Die amerikanische Zentralbank wird anhand der künftigen Wirtschaftsdaten entscheiden, wie der Zinspfad aussieht. Eine abwartende Haltung sei in der aktuellen Situation richtig.

(Reuters) Trotz der jüngst ausgerufenen Zinspause ist die Strategie der US-Notenbank nicht in Stein gemeisselt. Aus dem am Mittwoch veröffentlichten Protokoll der März-Sitzung geht hervor, dass eine Reihe von Währungshütern darauf drängen, die eingeschlagene Linie von Zeit zu Zeit zu überprüfen. Mehrere der Mitglieder in dem über die Zinsen entscheidenden Offenmarktausschuss (FOMC) machten deutlich, dass sie ihre Entscheidungen flexibel an der weiteren Entwicklung auszurichten gedenken.

Je nachdem wie die Konjunkturdaten ausfallen, könnten sie demnach durchaus auch eine Senkung oder bei Bedarf eine Erhöhung der Zinsen ins Auge fassen. Die Währungshüter um Fed-Chef Jerome Powell planen nach einem wahren Zinsfeuerwerk von neun Erhöhungen binnen drei Jahren vorerst jedoch eine Pause, wie sie auf der März-Sitzung signalisierten. Als Grund führen sie die unsicheren Konjunkturaussichten an, die auch vom US-Handelsstreit und dem Brexit getrübt werden. Die Mehrheit der FOMC-Mitglieder geht laut der Sitzungsmitschrift davon aus, dass sich dieses Jahr an der Zinsfront nichts mehr tun wird.

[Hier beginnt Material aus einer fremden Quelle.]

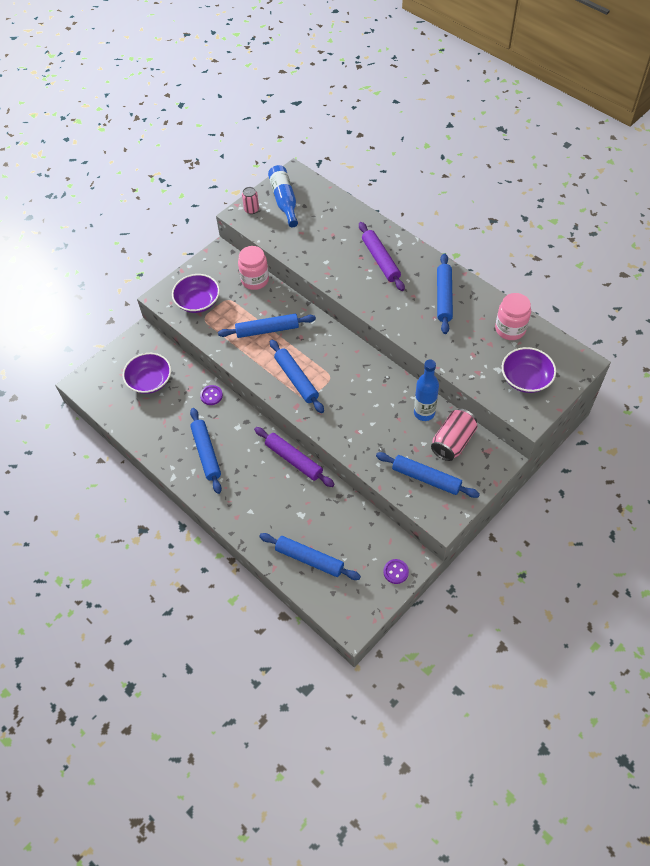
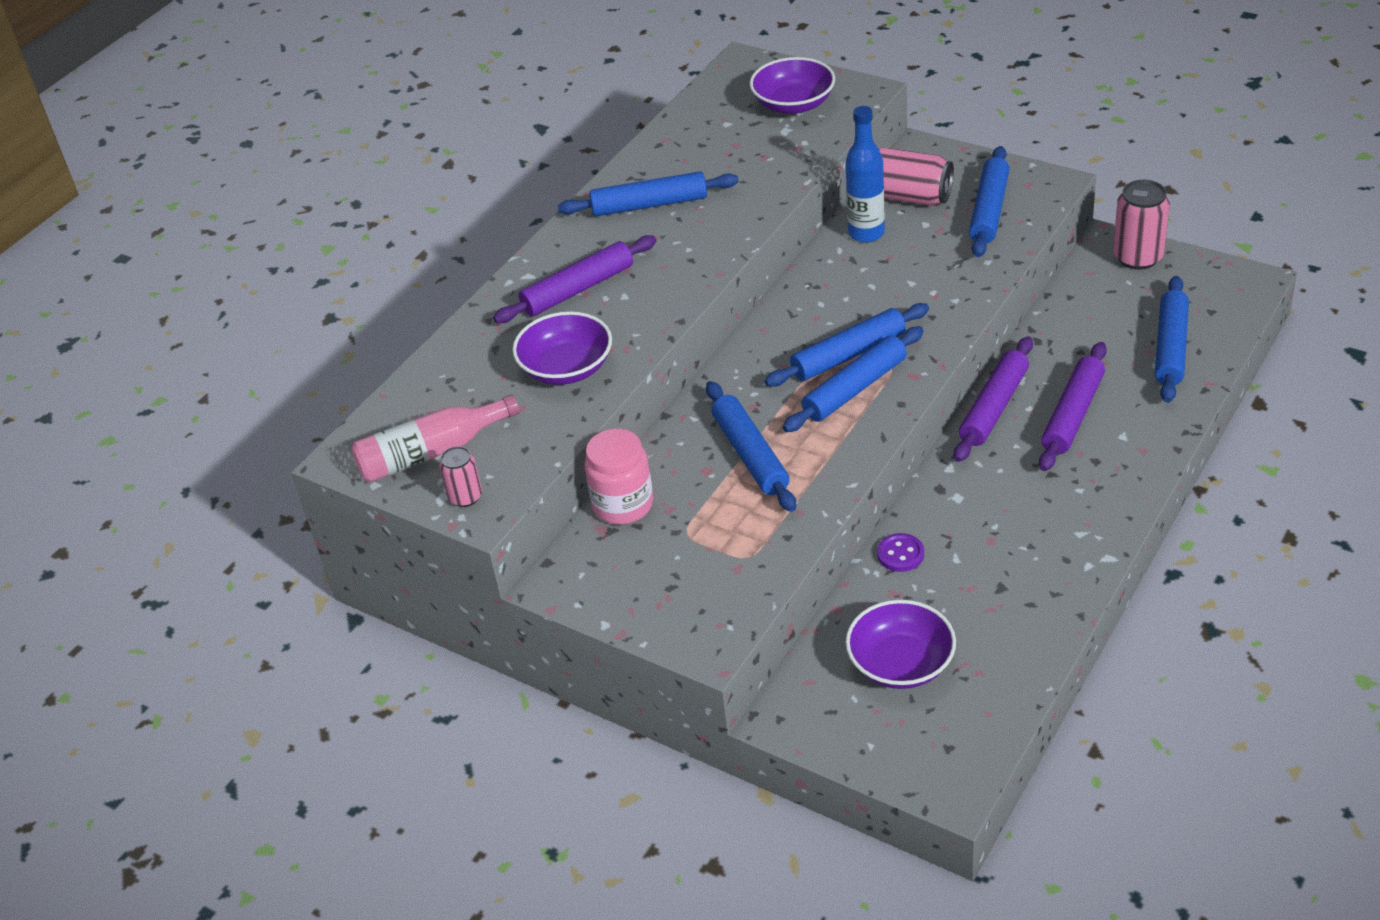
camera: 100 degrees left, 15 degrees down
(198, 302) = (706, 579): purple bowl -> purple bowl (566, 368)
(206, 453) = (1034, 525): blue rolling pin -> blue rolling pin (848, 355)
(274, 493) = (1072, 415): none -> purple rolling pin
(284, 200) = (431, 452): blue bottle -> pink bottle
(396, 572) = (1137, 257): purple button -> pink can
(510, 329) = (699, 131): pink jar -> none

Erst 2020 könnte noch eine Anhebung kommen, wie aus dem im März veröffentlichten Zinsausblick der Währungshüter hervorgeht. Dieser wird alle drei Monate aktualisiert. Neben den parallel dazu veröffentlichten Projektionen zur Konjunkturentwicklung und Inflation gibt er den Finanzmärkten eine wichtige Orientierungshilfe zur Geldpolitik. Wie aus den Protokollen hervorgeht, hat Powell einen Ausschuss damit beauftragt, Wege auszuloten, wie diese Kommunikation verbessert werden kann. Der Leitzins liegt derzeit in der Spanne von 2,25 bis 2,5 %. Er ist damit in etwa auf einem Niveau, das die Wirtschaft laut Powell weder anschiebt noch bremst.